My paternal grandmother was a kind, warm, affectionate woman. She told the best stories, she spoke her mind, and had she the funniest taste in gifts. A girl can only recieve so many sweatshirts with painted cats and birds on them before it gets funny! She had the softest skin, and always smelled delightful thanks to her collection of wonderful perfumes. Her voice was gravely, as was her laugh. She was always there for me, let me borrow her books, and never shied away from real conversations. We had a wonderful connection. A close connection
We, DH and I, first found out we were pregnant with DS living miles and miles, and 3 states away from the rest of our families. Grandma included. So when Grandma was struck ill, it was quite frustrating to be so far away. I often wished to be teleported to her side, just for a quick kiss hello. Grandma, however was often delirious, and probably wouldn't have known me anyway.
As luck would have it she bounced back right before we visited next. I was 3-4 months pregnant. We had a terrific visit, and she was extremely excited about her upcoming great-grandchild. I was just relieved she was herself again.
2 weeks later she was back in the hospital again. She had dementia and possibly a stroke though that would never be confirmed. Under many drugs she was somewhat functional, but would live in a nursing facility from then on. Living in a nursing home depressed her deeply, and soon after she couldn't even carry on a conversation on the phone.
When DS was about 6 mo, we went back to visit again. I was ecstatic that she and he would meet. Meet they did. I will never forget it.
She was in the cafeteria when we all arrived. My mom, my sister, and my family. There the nurses pointed out a frail woman they claimed to be my grandmother.
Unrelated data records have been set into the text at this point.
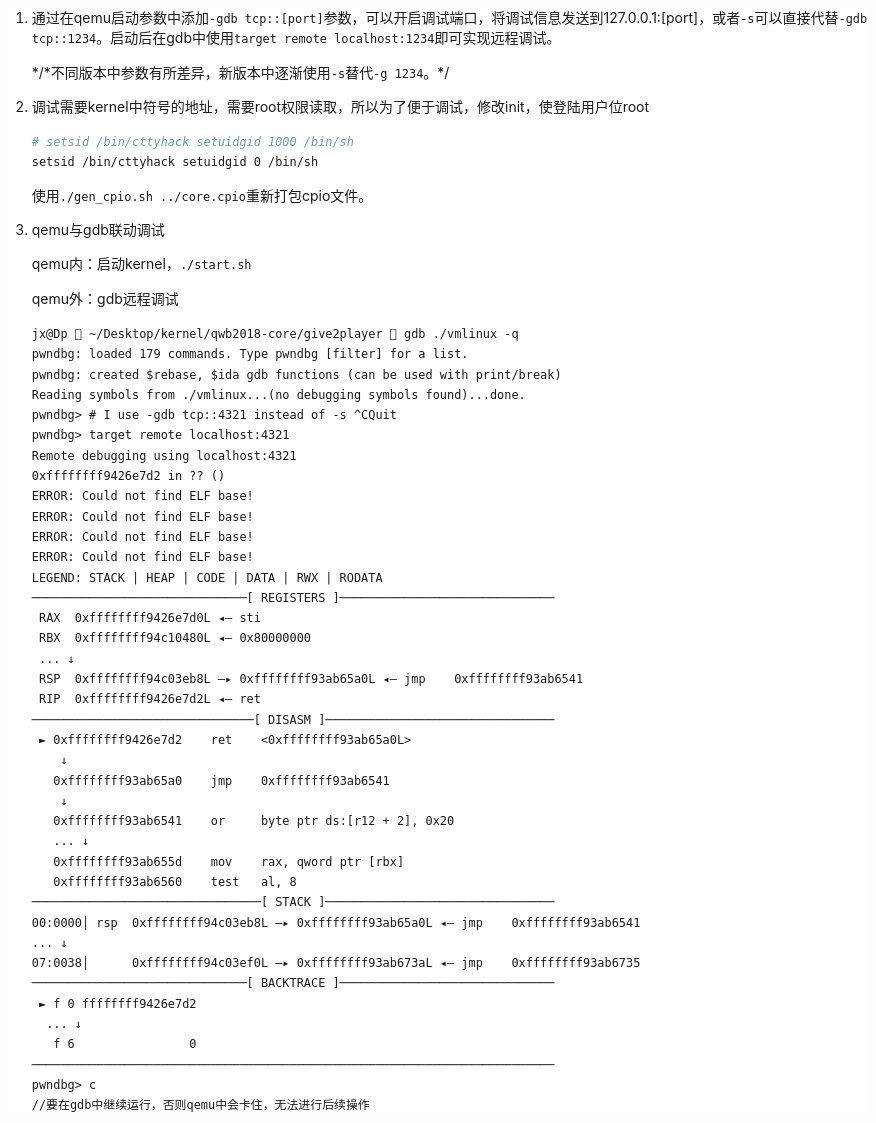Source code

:    1. 通过在qemu启动参数中添加```-gdb tcp::[port]```参数，可以开启调试端口，将调试信息发送到127.0.0.1:[port]，或者```-s```可以直接代替```-gdb tcp::1234```。启动后在gdb中使用```target remote localhost:1234```即可实现远程调试。	

      */\*不同版本中参数有所差异，新版本中逐渐使用```-s```替代```-g 1234```。\*/

   2. 调试需要kernel中符号的地址，需要root权限读取，所以为了便于调试，修改init，使登陆用户位root

      ```bash
      # setsid /bin/cttyhack setuidgid 1000 /bin/sh
      setsid /bin/cttyhack setuidgid 0 /bin/sh
      ```

      使用```./gen_cpio.sh ../core.cpio```重新打包cpio文件。

   3. qemu与gdb联动调试

      qemu内：启动kernel，```./start.sh```

      qemu外：gdb远程调试

      ```
      jx@Dp  ~/Desktop/kernel/qwb2018-core/give2player  gdb ./vmlinux -q
      pwndbg: loaded 179 commands. Type pwndbg [filter] for a list.
      pwndbg: created $rebase, $ida gdb functions (can be used with print/break)
      Reading symbols from ./vmlinux...(no debugging symbols found)...done.
      pwndbg> # I use -gdb tcp::4321 instead of -s ^CQuit
      pwndbg> target remote localhost:4321
      Remote debugging using localhost:4321
      0xffffffff9426e7d2 in ?? ()
      ERROR: Could not find ELF base!
      ERROR: Could not find ELF base!
      ERROR: Could not find ELF base!
      ERROR: Could not find ELF base!
      LEGEND: STACK | HEAP | CODE | DATA | RWX | RODATA
      ──────────────────────────────[ REGISTERS ]──────────────────────────────
       RAX  0xffffffff9426e7d0L ◂— sti    
       RBX  0xffffffff94c10480L ◂— 0x80000000
       ... ↓
       RSP  0xffffffff94c03eb8L —▸ 0xffffffff93ab65a0L ◂— jmp    0xffffffff93ab6541
       RIP  0xffffffff9426e7d2L ◂— ret    
      ───────────────────────────────[ DISASM ]────────────────────────────────
       ► 0xffffffff9426e7d2    ret    <0xffffffff93ab65a0L>
          ↓
         0xffffffff93ab65a0    jmp    0xffffffff93ab6541
          ↓
         0xffffffff93ab6541    or     byte ptr ds:[r12 + 2], 0x20
         ... ↓
         0xffffffff93ab655d    mov    rax, qword ptr [rbx]
         0xffffffff93ab6560    test   al, 8
      ────────────────────────────────[ STACK ]────────────────────────────────
      00:0000│ rsp  0xffffffff94c03eb8L —▸ 0xffffffff93ab65a0L ◂— jmp    0xffffffff93ab6541
      ... ↓
      07:0038│      0xffffffff94c03ef0L —▸ 0xffffffff93ab673aL ◂— jmp    0xffffffff93ab6735
      ──────────────────────────────[ BACKTRACE ]──────────────────────────────
       ► f 0 ffffffff9426e7d2
        ... ↓
         f 6                0
      ─────────────────────────────────────────────────────────────────────────
      pwndbg> c
      //要在gdb中继续运行，否则qemu中会卡住，无法进行后续操作
      ```
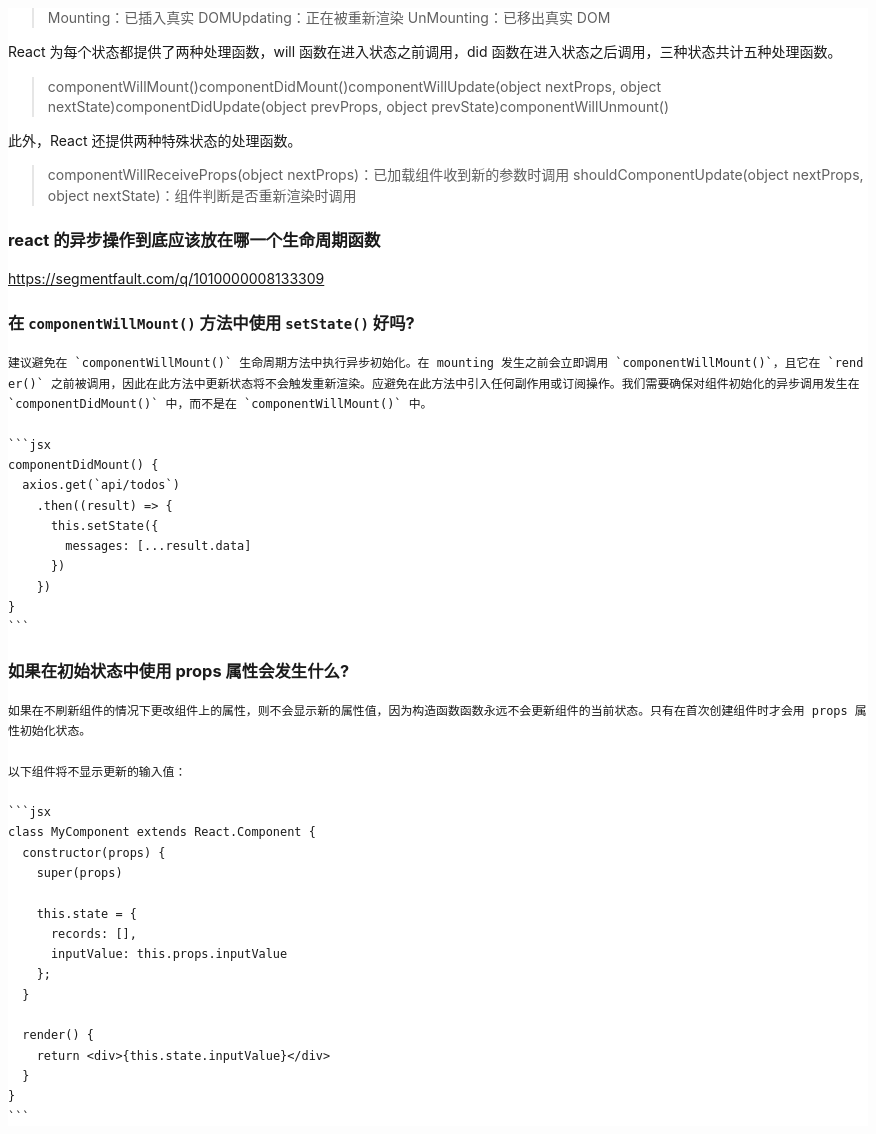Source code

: > Mounting：已插入真实 DOMUpdating：正在被重新渲染 UnMounting：已移出真实 DOM

React 为每个状态都提供了两种处理函数，will 函数在进入状态之前调用，did 函数在进入状态之后调用，三种状态共计五种处理函数。

> componentWillMount()componentDidMount()componentWillUpdate(object nextProps, object nextState)componentDidUpdate(object prevProps, object prevState)componentWillUnmount()

此外，React 还提供两种特殊状态的处理函数。

> componentWillReceiveProps(object nextProps)：已加载组件收到新的参数时调用 shouldComponentUpdate(object nextProps, object nextState)：组件判断是否重新渲染时调用

### react 的异步操作到底应该放在哪一个生命周期函数

https://segmentfault.com/q/1010000008133309

### 在 `componentWillMount()` 方法中使用 `setState()` 好吗?

    建议避免在 `componentWillMount()` 生命周期方法中执行异步初始化。在 mounting 发生之前会立即调用 `componentWillMount()`，且它在 `render()` 之前被调用，因此在此方法中更新状态将不会触发重新渲染。应避免在此方法中引入任何副作用或订阅操作。我们需要确保对组件初始化的异步调用发生在 `componentDidMount()` 中，而不是在 `componentWillMount()` 中。

    ```jsx
    componentDidMount() {
      axios.get(`api/todos`)
        .then((result) => {
          this.setState({
            messages: [...result.data]
          })
        })
    }
    ```

### 如果在初始状态中使用 props 属性会发生什么?

    如果在不刷新组件的情况下更改组件上的属性，则不会显示新的属性值，因为构造函数函数永远不会更新组件的当前状态。只有在首次创建组件时才会用 props 属性初始化状态。

    以下组件将不显示更新的输入值：

    ```jsx
    class MyComponent extends React.Component {
      constructor(props) {
        super(props)

        this.state = {
          records: [],
          inputValue: this.props.inputValue
        };
      }

      render() {
        return <div>{this.state.inputValue}</div>
      }
    }
    ```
A woman who was half the size she used to be, with little ability to communicate, and just as much fear in her eyes, as was in mine.
Sad to say, but all of a sudden I didn't want to be there, and I didn't want to see her....like that. Not having been there to see the transformation day by day like the rest of our family really threw me for a loop. Being the good girl I was, I plastered a smile on, made idle chit-chat, and pretended nothing was amiss. I was thinking the entire time "I don't know this woman." "Where is my Grandma." When we left I felt relieved.
The next time we would go see her she was heavily sedated, and asleep.
The time after that she was comatose.
Two days later she died.
I regret that day I got to see her on every level. Missing her is agony. I would give anything to go back and hold her soft hand and lay my cheek on her shoulder. a.n.y.t.h.i.n.g. In my life I only regret one thing, and that fake smile and fearful heart is it. How could I let that moment, the last REAL moment I shared with her go to waste? Looking back, I have no idea.
I will be damned if I ever let that happen again. Obviously, this post is for my Grandma, whom I am missing like crazy, right at this moment.